Pour remédier à cette situation, l'idée de créer un impôt européen est donc réactivée. Même si dans le contexte actuel de la poussée historique de l'euroscepticisme, il y a peu de chance d'assister à des avancées rapides et concrètes en la matière. Une piste plus réaliste semble en revanche être les propositions de l'OCDE, discutées lors du G20 de Hangzhou (Chine) les 4 et 5 septembre derniers.

L'OCDE défend son reporting par pays, vers un grand soir de la fiscalité mondiale ?

Alors qu'entre 100 et 240 milliards de dollars "échapperaient chaque année aux administrations fiscales", la "divulgation par les multinationales d'informations sur leurs activités, impôts et profits", serait de nature à changer la donne, estime le syndicaliste Anthony Escurat dans une tribune parue dans Les Echos. Il s'agirait ici du désormais connu "reporting par pays", idée d'ores et déjà reprise par la Commission, devant avoir pour effet "d'instaurer plus de transparence et d’éviter qu’une entreprise dont les activités se concentrent essentiellement en France ne paye finalement ses impôts au Luxembourg".

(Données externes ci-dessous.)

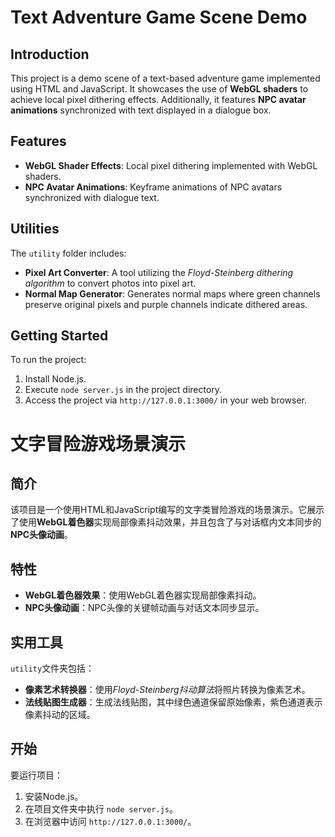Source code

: # Text Adventure Game Scene Demo

## Introduction
This project is a demo scene of a text-based adventure game implemented using HTML and JavaScript. It showcases the use of **WebGL shaders** to achieve local pixel dithering effects. Additionally, it features **NPC avatar animations** synchronized with text displayed in a dialogue box.

## Features
- **WebGL Shader Effects**: Local pixel dithering implemented with WebGL shaders.
- **NPC Avatar Animations**: Keyframe animations of NPC avatars synchronized with dialogue text.

## Utilities
The `utility` folder includes:
- **Pixel Art Converter**: A tool utilizing the *Floyd-Steinberg dithering algorithm* to convert photos into pixel art.
- **Normal Map Generator**: Generates normal maps where green channels preserve original pixels and purple channels indicate dithered areas.

## Getting Started
To run the project:
1. Install Node.js.
2. Execute `node server.js` in the project directory.
3. Access the project via `http://127.0.0.1:3000/` in your web browser.



# 文字冒险游戏场景演示

## 简介
该项目是一个使用HTML和JavaScript编写的文字类冒险游戏的场景演示。它展示了使用**WebGL着色器**实现局部像素抖动效果，并且包含了与对话框内文本同步的**NPC头像动画**。

## 特性
- **WebGL着色器效果**：使用WebGL着色器实现局部像素抖动。
- **NPC头像动画**：NPC头像的关键帧动画与对话文本同步显示。

## 实用工具
`utility`文件夹包括：
- **像素艺术转换器**：使用*Floyd-Steinberg抖动算法*将照片转换为像素艺术。
- **法线贴图生成器**：生成法线贴图，其中绿色通道保留原始像素，紫色通道表示像素抖动的区域。

## 开始
要运行项目：
1. 安装Node.js。
2. 在项目文件夹中执行 `node server.js`。
3. 在浏览器中访问 `http://127.0.0.1:3000/`。
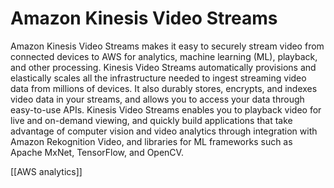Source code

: # Amazon Kinesis Video Streams
Amazon Kinesis Video Streams makes it easy to securely stream video from connected devices to AWS
for analytics, machine learning (ML), playback, and other processing. Kinesis Video Streams automatically
provisions and elastically scales all the infrastructure needed to ingest streaming video data from
millions of devices. It also durably stores, encrypts, and indexes video data in your streams, and allows
you to access your data through easy-to-use APIs. Kinesis Video Streams enables you to playback
video for live and on-demand viewing, and quickly build applications that take advantage of computer
vision and video analytics through integration with Amazon Rekognition Video, and libraries for ML
frameworks such as Apache MxNet, TensorFlow, and OpenCV.


[[AWS analytics]]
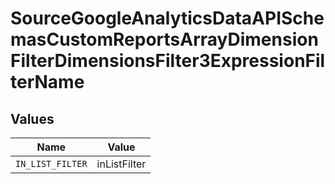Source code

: # SourceGoogleAnalyticsDataAPISchemasCustomReportsArrayDimensionFilterDimensionsFilter3ExpressionFilterName


## Values

| Name             | Value            |
| ---------------- | ---------------- |
| `IN_LIST_FILTER` | inListFilter     |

Les géants du numérique, dont Apple, seraient les premiers visés par le dispositif. Tandis que "les critères objectifs d'identification des juridictions non coopératives en matière de transparence fiscale", ont été approuvés à Hangzhou par les membres des vingt principales économies de la planète. Ce sera "dissuasif", a d'ailleurs assuré Michel Sapin, ministre français de l'Economie et des Finances, qui veut également y voir un "succès français et européen dans cette volonté d'une meilleure régulation", rapporte Le Monde.

De là à envisager une révolution fiscale au niveau mondial ? C'est un pas de géant que proposent d'accomplir deux parlementaires français, Eric et Alain Boquet, frères, communistes, et auteurs du livre Sans domicile fisc, à paraître jeudi, dans lequel ils prônent l'organisation d'une "COP fiscale" [Libération]. "A fléau planétaire, gouvernance mondiale pour mettre la finance et la fiscalité au service des peuples et du développement", martèlent ainsi les frères Boquet, prenant même exemple sur le Trésor américain et sa "dissuasion atomique" concernant l'obligation pour les banques mondiales de lui fournir des informations sur leurs clients américains, "faute de quoi elles seront interdites d'exercer" aux Etats-Unis. "Un vœu très pieux à ce stade", conclut le quotidien sur son site, "mais qui ne tente rien n'a rien".